O Brasil é o 5° maior país do mundo, tem mais de 8,5 milhões de km², quase 6% das terras emersas do planeta, diversos relevos, climas e vegetações, como a caatinga na região Nordeste, cerrado arbóreo e pantanal na região Centro – Oeste e vegetação campestre na região Sul.

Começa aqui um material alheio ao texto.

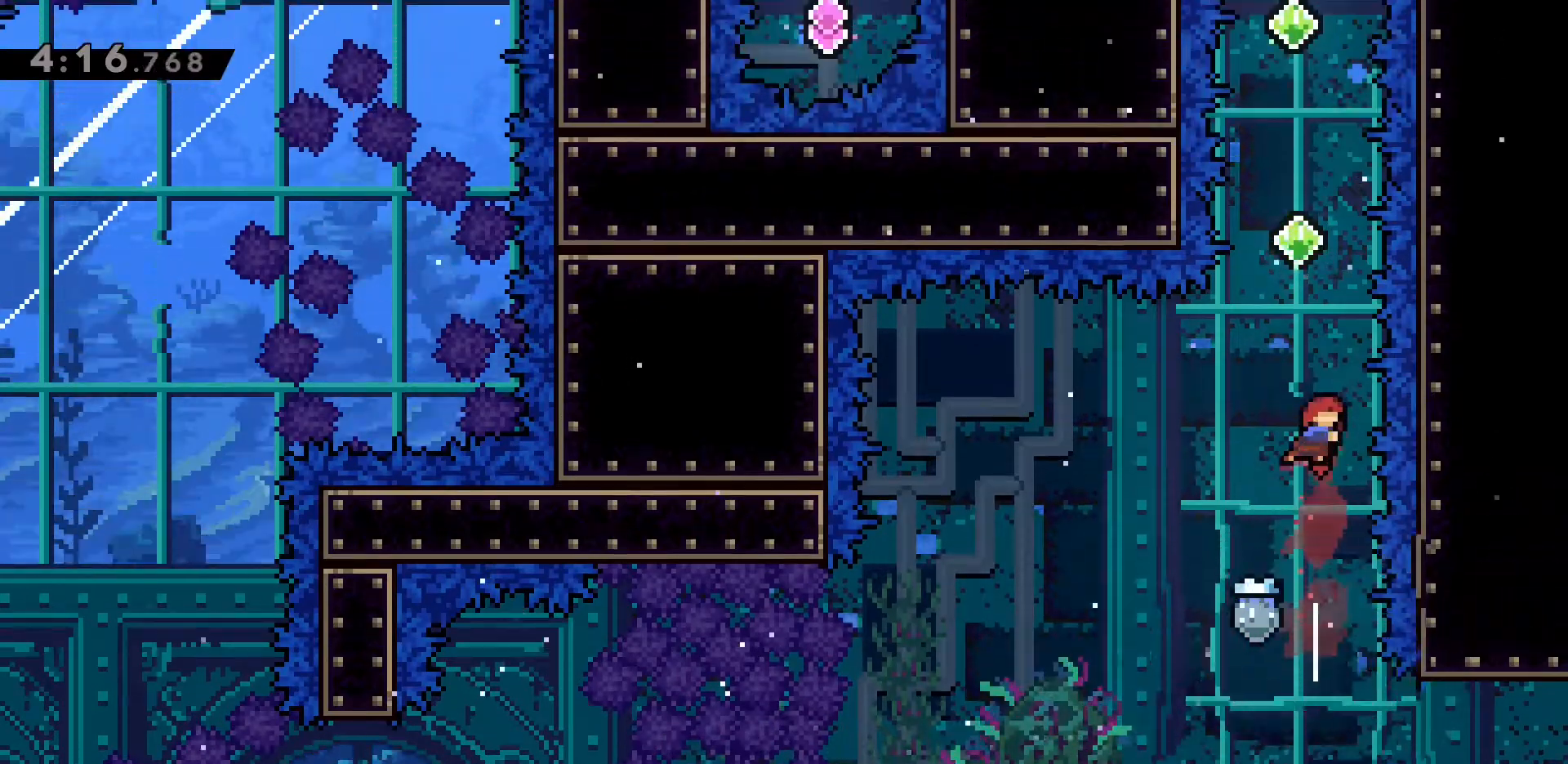
{"keys": ["w"], "events": [[100, "dash", "down"], [283, "dash", "up"]]}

Nesse panorama, o Brasil alcançou um rebanho em torno de 232 milhões de bovinos, ou cerca de 20% do rebanho mundial, segundo o Departamento de Agricultura dos Estados Unidos (USDA). Isso transcorreu num processo histórico – cultural envolvendo a lida no campo com equinos e bovinos, onde o manejo pecuário seria impossível sem o uso cavalo. O ambiente condiciona o manejo dos bovinos. A caatinga e o cerrado denso impõem os manejos adotados na Vaquejada. N’outra ambiência, em campo aberto, usam-se manobras de laceio. Assim, a lida no campo moldou as expressões culturais refletidas na Vaquejada e nas Provas de Laço. Nesse percurso surgiram controvérsias acerca do bem estar animal, que vem sendo respondidas pelo Direito.

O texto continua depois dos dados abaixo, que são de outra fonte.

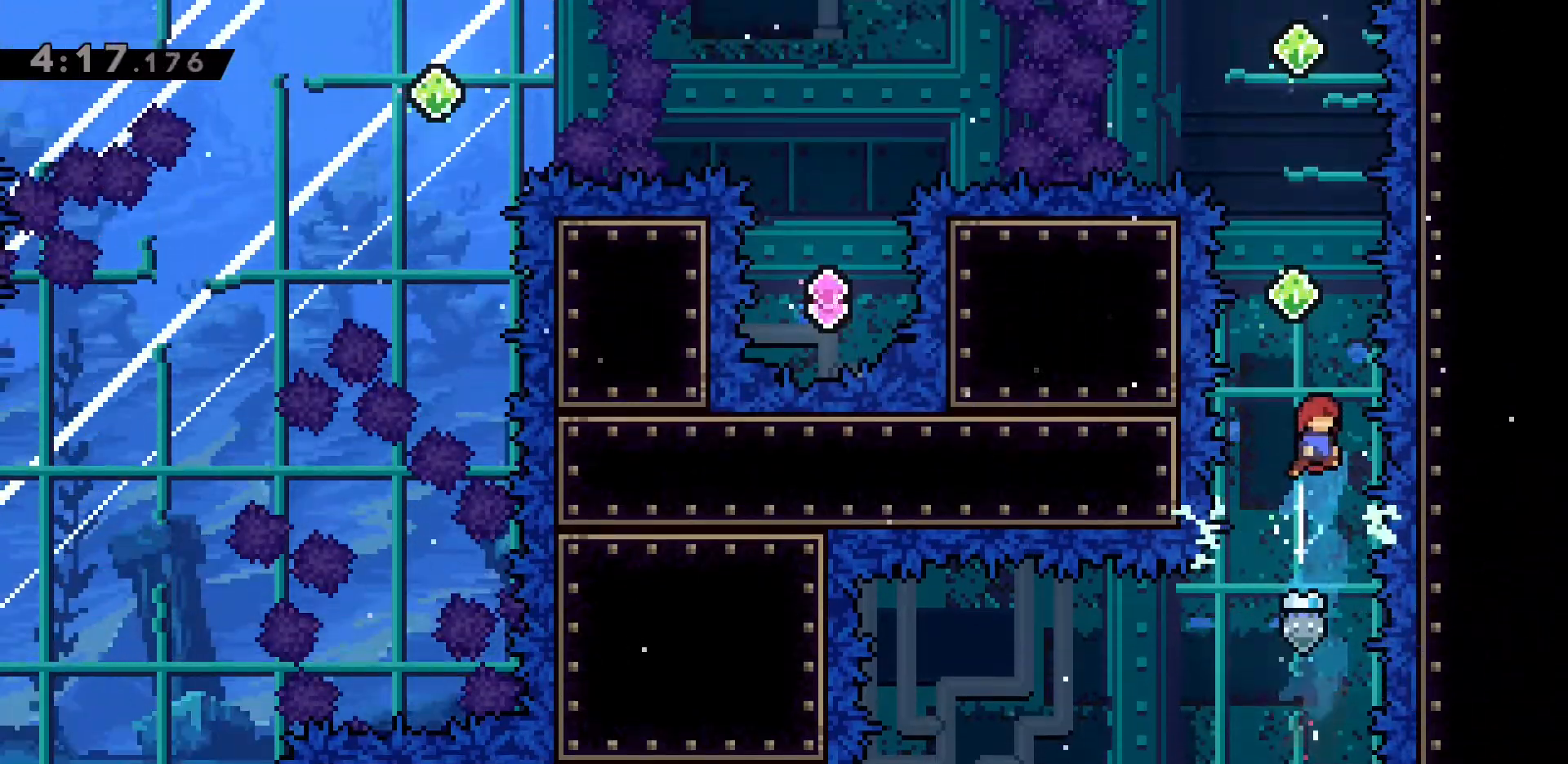
{"keys": ["dash", "w"], "events": [[17, "dash", "down"], [217, "dash", "up"], [400, "dash", "down"]]}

A Constituição Federal prevê que o Estado garantirá a todos o pleno exercício dos direitos culturais e apoiará e incentivará a valorização e a difusão das manifestações culturais (Art. 215). Ademais, estabelece o dever do Estado em fomentar práticas esportivas formais e não formais (Art. 217).

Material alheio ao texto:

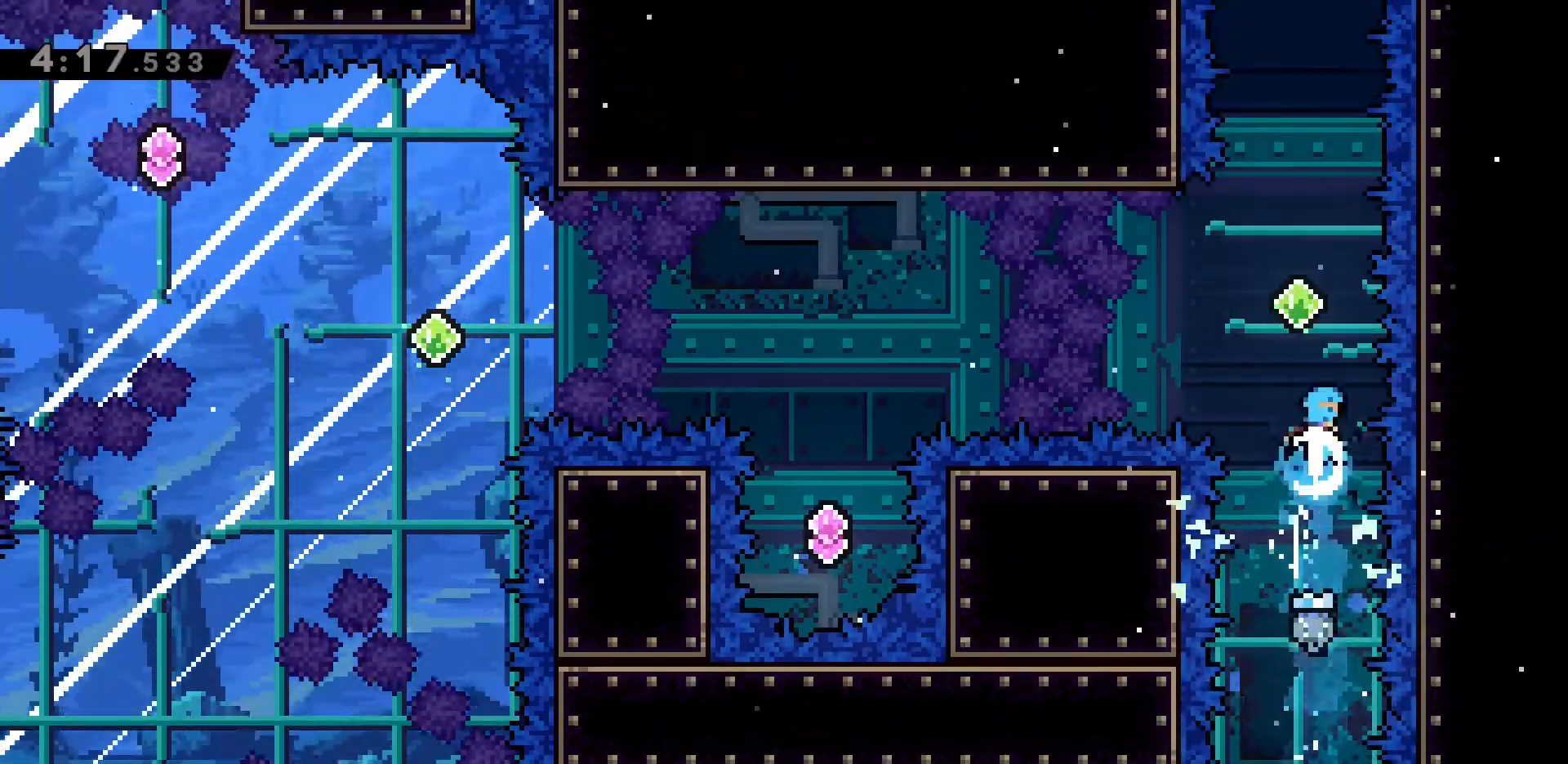
{"keys": ["a"], "events": [[83, "dash", "up"], [83, "w", "up"], [233, "a", "down"]]}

A Carta Magna acolhe igualmente a cultura popular (Art. 215, §1°) e não a discrimina em relação à cultura erudita (Art. 3°, IV). O princípio da unicidade constitucional impõe a coexistência das suas disposições, inclusive quanto à proteção aos animais (Art. 225, § 7°). Nessa perspectiva sobrevieram a EC 96, Leis Federais e Estaduais, dispondo sobre o bem estar animal nas práticas esportivas equestres em interação com bovinos. A Lei Federal 10.220/2001 instituiu normas relativas à atividade de peão de rodeio, protegendo-o e equiparando-o a atleta profissional, inclusive em Vaquejadas e Provas de Laço (Par. único do Art. 1°).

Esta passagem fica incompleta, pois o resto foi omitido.